How they were built:
Draft: Walker Buehler, Tony Gonsolin, Andre Jackson, Clayton Kershaw, Mitch White, Will Smith, Gavin Lux, Corey Seager, Matt Beaty, Cody Bellinger, Zach McKinstry
International signings: Victor González, Kenley Jansen, Edwin Uceta, Julio Urías
Free agents: Shane Greene, Joe Kelly, Blake Treinen, Albert Pujols, Justin Turner, AJ Pollock, Max Muncy
Trades: Brusdar Graterol, David Price, Max Scherzer, Corey Knebel, Alex Vesia, Austin Barnes, Sheldon Neuse, Trea Turner, Mookie Betts, Billy McKinney, Chris Taylor
Waivers: Phil Bickford, Evan Phillips
Key acquisition: Max Scherzer
The Dodgers have acquired a handful of key players during the season, but none have been more impactful than Scherzer. The right-hander recorded his 3,000th career strikeout and put together one of the best eight-game stretches in franchise history. He finished 7-0 with a 1.98 ERA as a member of the Dodgers.
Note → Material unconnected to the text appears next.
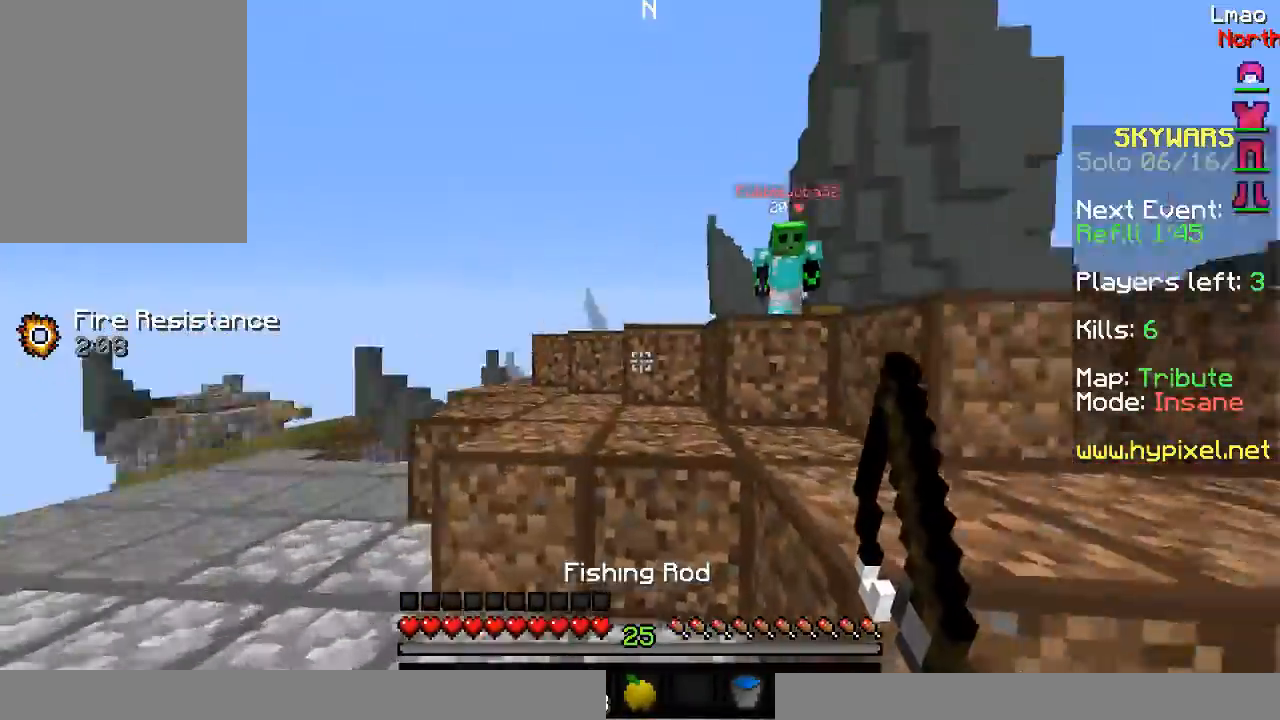
{"keys": ["a", "w"], "mouse": ["left"], "events": [[117, "mouse_right", "down"], [217, "a", "up"], [233, "mouse_right", "up"], [283, "mouse_left", "down"], [433, "mouse_left", "up"], [467, "a", "down"], [500, "mouse_left", "down"]]}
Managerial decision: Sticking with Kenley Jansen
At the start of Spring Training, the one burning question around the Dodgers centered around whether they would stick with Jansen as their closer. He has been the Dodgers’ closer for nearly a decade, but he struggled at times during the 2020 postseason run. But Dodgers manager Dave Roberts stuck with Jansen. He’s been rewarded. Jansen had a couple of rough outings after the All-Star break, but even with that, the veteran closer has posted a 2.22 ERA with 38 saves.
Defining season stretch: Nine straight wins after being no-hit
The Dodgers are winning at a historic pace this season, so you can make an argument that there were numerous defining stretches. But after being swept in San Diego and then being no-hit by the Cubs at home on June 24, the Dodgers needed to find some answers. Things could’ve gone south in a hurry. Instead, the Dodgers responded with nine consecutive wins, quickly getting back on track.
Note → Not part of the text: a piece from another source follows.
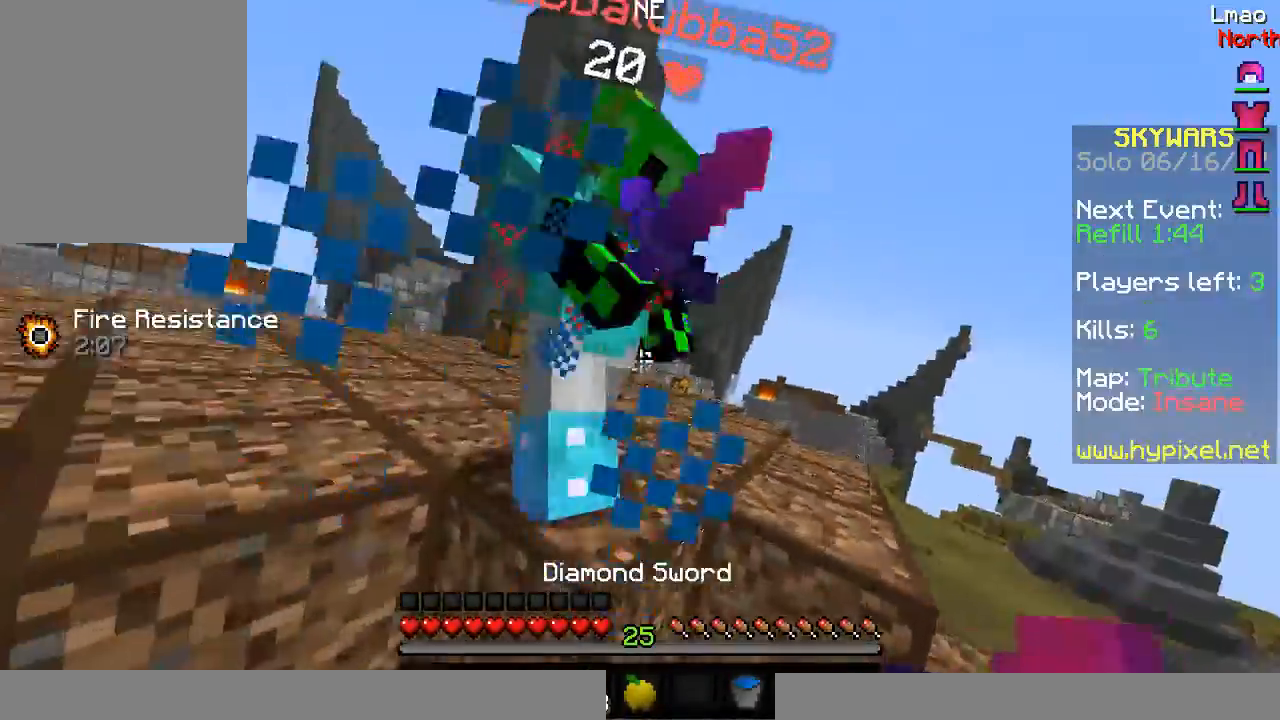
{"keys": ["w"], "mouse": ["left"], "events": [[500, "a", "up"]]}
Breakout player: AJ Pollock
Los Angeles has had a couple of players step up into unexpected roles, but Pollock’s value this season can’t be overstated. Pollock is a former All-Star and had a very solid 2020 season, but when healthy, the outfielder has put together one of his best seasons at the plate. He had an .892 OPS this season, which was his highest in a 162-game season since his All-Star season in ‘15. In a season where the Dodgers have battled a plethora of injuries, Pollock has been a key piece in one of the best offenses in the Majors. Bullpen arms Alex Vesia and Phil Bickford are also deserving of a mention as both have stepped up in high-leverage situations.
Calling card: Pitching staff
Coming into the season, it was almost a given that the Dodgers would once again have one of the best pitching staffs in the Majors. While it hasn’t looked quite as everyone expected, Los Angeles have exceeded all those expectations this season. The Dodgers have been able to withstand injuries to Dustin May, Tony Gonsolin and Clayton Kershaw as well as Trevor Bauer's administrative leave. But in the midst of all of that, Walker Buehler and Julio Urías held their own, taking a giant leap in their respective developments this season. The addition of Scherzer also helped the Dodgers continue their run-prevention dominance. The bullpen has also been a strength: Vesia and Bickford have been breakout players and Blake Treinen and Jansen have been largely dominant in late-inning situations. The Dodgers’ offense steals a lot of the headlines with their star-studded lineup, but the L.A. pitching staff has been the backbone in ‘21.
Memorable moment: Mookie Betts’ walk-off catch
With the tying runs in scoring position in the ninth on April 17, Padres outfielder Tommy Pham laced a liner to right-center field. Off the bat, it looked as if it would land in front of Betts and the game would be tied at 2. Instead, Betts showed off why he has five Gold Glove Awards sitting at his house, as he laid out for a game-winning diving catch. Betts showed his emotion, pounding his chest multiple times in celebration. It was well deserved, as Betts had just a 10 percent chance to make the play, per Statcast.